Most of his time since joining the Celtics after being acquitted of assault charges along with his twin brother Markieff earlier this month in Phoenix, has been spent with Boston’s second unit.

But in Boston’s 108-100 preseason win over Charlotte last week, Morris spent the final 4:27 of the second quarter playing with the Celtics’ projected starters – Kyrie Irving, Gordon Hayward, Al Horford and Jaylen Brown.

When the group stepped on the floor together, Boston had a 42-33 lead.

By the time halftime arrived, they had closed out the second quarter with a 15-5 run to lead 57-38.

“It was fun getting out there playing (with the first unit),” Morris told NBC Sports Boston. “I’ve been practicing with the second team a lot so I’m not sure what’s going to happen. Either way, I have to approach the game as a pro; starting or coming off (the bench). I’d rather be starting, but I gotta do what’s best for the team whatever that’s gonna be.”

 

Heading into this fifth season as the Celtics head coach, Brad Stevens has not had a roster with this kind of depth or versatility.

Because of that, the Celtics may have starting lineups that are opponent-specific instead of a set starting five.

Boston played four preseason games and had a different starting lineup in each game, and yet still managed to win all four games.

Morris’ desire to be a starter makes sense considering he hasn’t come off the bench in a regular season game since March 9, 2015 against Golden State.

And at 6-foot-9 with the ability to play inside-outside basketball and defend most power forwards and still switch out from time to time on bigs and wing players, Morris’ versatility fits in well with the type of lineups that the Celtics are looking to find success with this season.

Plus, having Morris start at power forward would mean Al Horford shifting over to center.

Last season, the Celtics had quite a bit of success when Horford was playing in the middle and, because of Horford’s ability to stretch the floor, often led to better spacing for Horford’s teammates and opportunities for the 6-10 Horford to score.

“The way our game has changed, power forward and center are so much more interchangeable now,” Horford told NBC Sports Boston. “My approach to that is the same now as it’s always been; I’ll do whatever has to be done in order to help our team win games.”

And while Morris’ desire to remain a starter is undeniable, he understands circumstances are such that coming off the bench may be the best thing for him and the Celtics right now.

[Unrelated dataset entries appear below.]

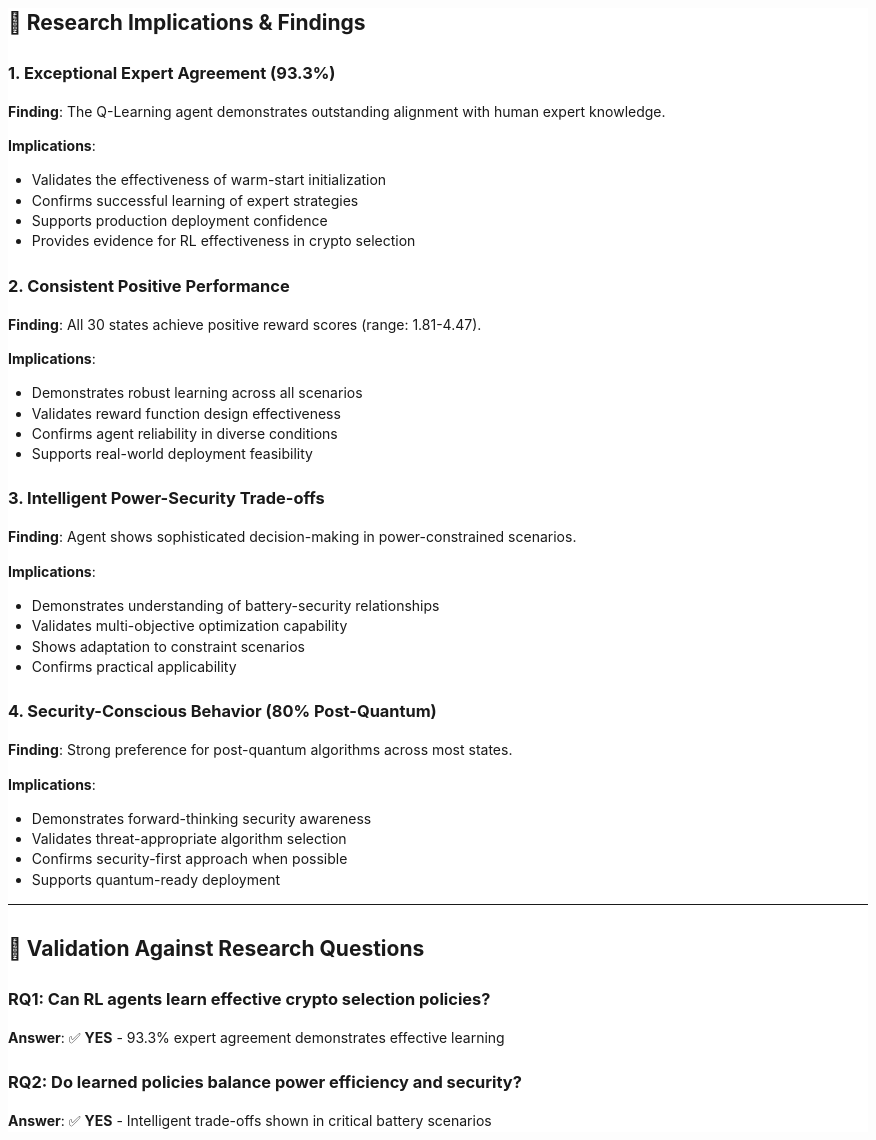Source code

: ## 🔬 Research Implications & Findings

### 1. Exceptional Expert Agreement (93.3%)
**Finding**: The Q-Learning agent demonstrates outstanding alignment with human expert knowledge.

**Implications**:
- Validates the effectiveness of warm-start initialization
- Confirms successful learning of expert strategies
- Supports production deployment confidence
- Provides evidence for RL effectiveness in crypto selection

### 2. Consistent Positive Performance
**Finding**: All 30 states achieve positive reward scores (range: 1.81-4.47).

**Implications**:
- Demonstrates robust learning across all scenarios
- Validates reward function design effectiveness
- Confirms agent reliability in diverse conditions
- Supports real-world deployment feasibility

### 3. Intelligent Power-Security Trade-offs
**Finding**: Agent shows sophisticated decision-making in power-constrained scenarios.

**Implications**:
- Demonstrates understanding of battery-security relationships
- Validates multi-objective optimization capability
- Shows adaptation to constraint scenarios
- Confirms practical applicability

### 4. Security-Conscious Behavior (80% Post-Quantum)
**Finding**: Strong preference for post-quantum algorithms across most states.

**Implications**:
- Demonstrates forward-thinking security awareness
- Validates threat-appropriate algorithm selection
- Confirms security-first approach when possible
- Supports quantum-ready deployment

---

## 🎯 Validation Against Research Questions

### RQ1: Can RL agents learn effective crypto selection policies?
**Answer**: ✅ **YES** - 93.3% expert agreement demonstrates effective learning

### RQ2: Do learned policies balance power efficiency and security?
**Answer**: ✅ **YES** - Intelligent trade-offs shown in critical battery scenarios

“I did miss training camp and (most of the) preseason,” Morris said.

But by no means would he be resigned to the idea that he’ll be a key reserve all season.

“I would just work my way back into it,” he said. “If I’m playing, I sure hope I do start. But that’s a decision that he (head coach Brad Stevens) makes. However it is, I’m gonna be a pro and approach the game the same way and do what my team needs me to do, to win.”